+++ Tekst do analizy +++

2.Na dworze królewskim zjawili się trzej mędrcy. Mieli odmienne poglądy na życie: pierwszy wierzył w siłę Rozumu – przyniósł szachy, drugi sądził, że wszystko zależy od Szczęścia – przyniósł kości do gry, trzeci –, że ważny jest Rozum i Szczęście, więc przyniósł gry tablicowe. ( Legenda znajduje się w Księdze o szachach, grach w kości i grach tablicowych,  napisanej po hiszpańsku w 1283 na zlecenie kastylijskiego  króla Alfonsa X Mądrego.)
 
 
Prawda
 
Bliskie współczesnym zasady gry w szachy opracowano w V wieku n.e. w Indiach, ta starożytna odmiana szachów nosiła nazwę „czaturanga”. Termin ten oznaczał oddział wojska o czterech formacjach. Graczy było czterech.
W VI wieku czatarunga zostaje przekształcona przez Persów w grę dwuosobową i nazwana czatrang. Po podboju Persji przez Arabów, w epoce kalifatów ( VII – VIII wiek), czatrang otrzymuje nazwę szatrandż. Zmodyfikowano terminologię i zasady gry.
Powstało wiele odmian. Szachy traktowano jako szkołę taktyki i strategii walki, ale także rozrywkę.

+++ Wybrane dane +++

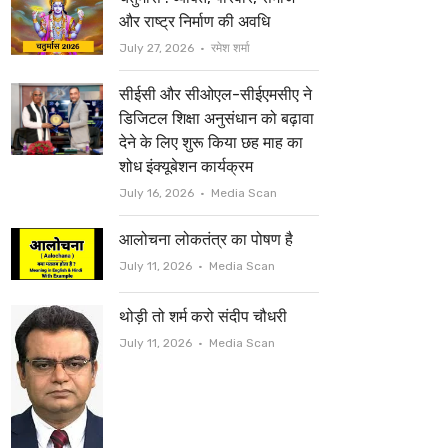
t
b
और राष्ट्र निर्माण की अवधि
e
o
Author
July 27, 2026
रमेश शर्मा
r
o
सीईसी और सीओएल-सीईएमसीए ने
k
डिजिटल शिक्षा अनुसंधान को बढ़ावा
देने के लिए शुरू किया छह माह का
शोध इंक्यूबेशन कार्यक्रम
Author
July 16, 2026
Media Scan
आलोचना लोकतंत्र का पोषण है
Author
July 11, 2026
Media Scan
थोड़ी तो शर्म करो संदीप चौधरी
Author
July 11, 2026
Media Scan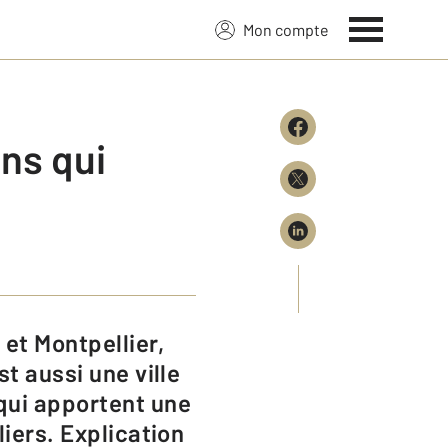
Mon compte
ins qui
st aussi une ville
 qui apportent une
liers. Explication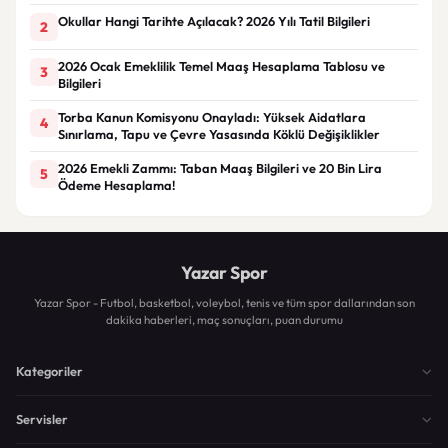
Okullar Hangi Tarihte Açılacak? 2026 Yılı Tatil Bilgileri
2
2026 Ocak Emeklilik Temel Maaş Hesaplama Tablosu ve
3
Bilgileri
Torba Kanun Komisyonu Onayladı: Yüksek Aidatlara
4
Sınırlama, Tapu ve Çevre Yasasında Köklü Değişiklikler
2026 Emekli Zammı: Taban Maaş Bilgileri ve 20 Bin Lira
5
Ödeme Hesaplama!
Yazar Spor
Yazar Spor - Futbol, basketbol, voleybol, tenis ve tüm spor dallarından son
dakika haberleri, maç sonuçları, puan durumu
Kategoriler
Servisler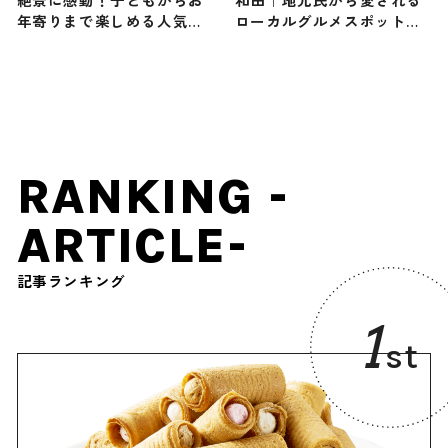
年寄りまで楽しめる人気の
ローカルグルメスポット４
低山に、登山家・野口絵子
選
さんが登頂（登山で頂きメ
シ！コラボ企画）
RANKING -
ARTICLE-
記事ランキング
1
st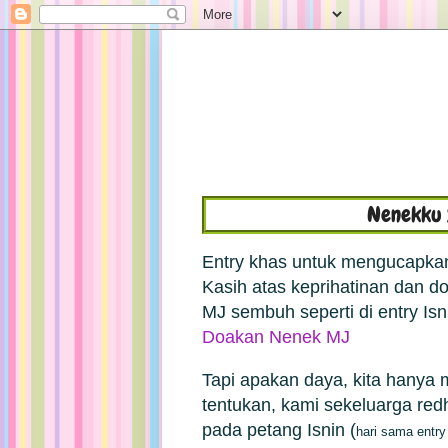
Nenekku 
Entry khas untuk mengucapk
Kasih atas keprihatinan dan 
MJ sembuh seperti di entry
Isn
Doakan Nenek MJ
Tapi apakan daya, kita hanya
tentukan, kami sekeluarga re
pada petang Isnin (
hari sama entry 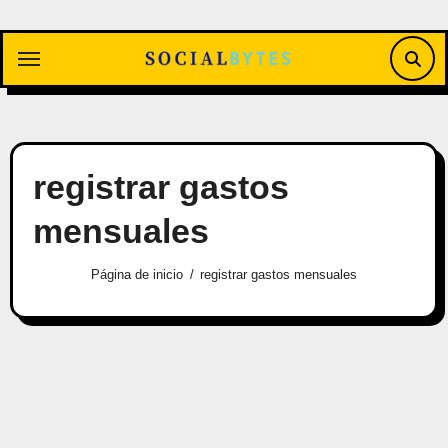
Saltar
al
contenido
registrar gastos
mensuales
Página de inicio
registrar gastos mensuales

+++

Polecenie
Proszę kontynuować tekst o historii szachów, zaczynając od miejsca po jego ostatnim zdaniu. Wiersze nie mają żadnego związku z tekstem o historii szachów.

Wynik ćwiczenia
Stare byliny ruskie zawierają wzmianki o szachach, umiejętność gry stanowiła wielką zaletę opiewanych bohaterów ( np. w bylinach o Stawrze Godinowiczu, o Kalinie i kniaziu Władymirze, Nikticzu ).
 
Królowie grywali w szachy:
1.KAROL WIELKI – król Franków i cesarz rzymski. Grywał w szachy? Raczej się nimi nie interesował, lecz rzeczywistość to jedno a legendy mówią co innego.  Zachowały się figury szachowe z dwóch kompletów przypisanych temu władcy, pochodzą one jednak z okresu późniejszego. W licznych anegdotach i utworach literackich występuje Karol Wielki jako zapalony szachista. W Pieśni o Rolandzie: „ cesarz siedzi w wielkim sadzie; koło niego Roland i Oliwer [...]Na białych jedwabnych dywanach zasiedli rycerze; dla rozrywki najstarsi i najmędrsi grają w warcaby i w szachy...”
2.LUDWIK IX ( zwany Świętym) – w 1254 wydał edykt przeciwko zajmowaniu się tą grą, choć sam ją lubił.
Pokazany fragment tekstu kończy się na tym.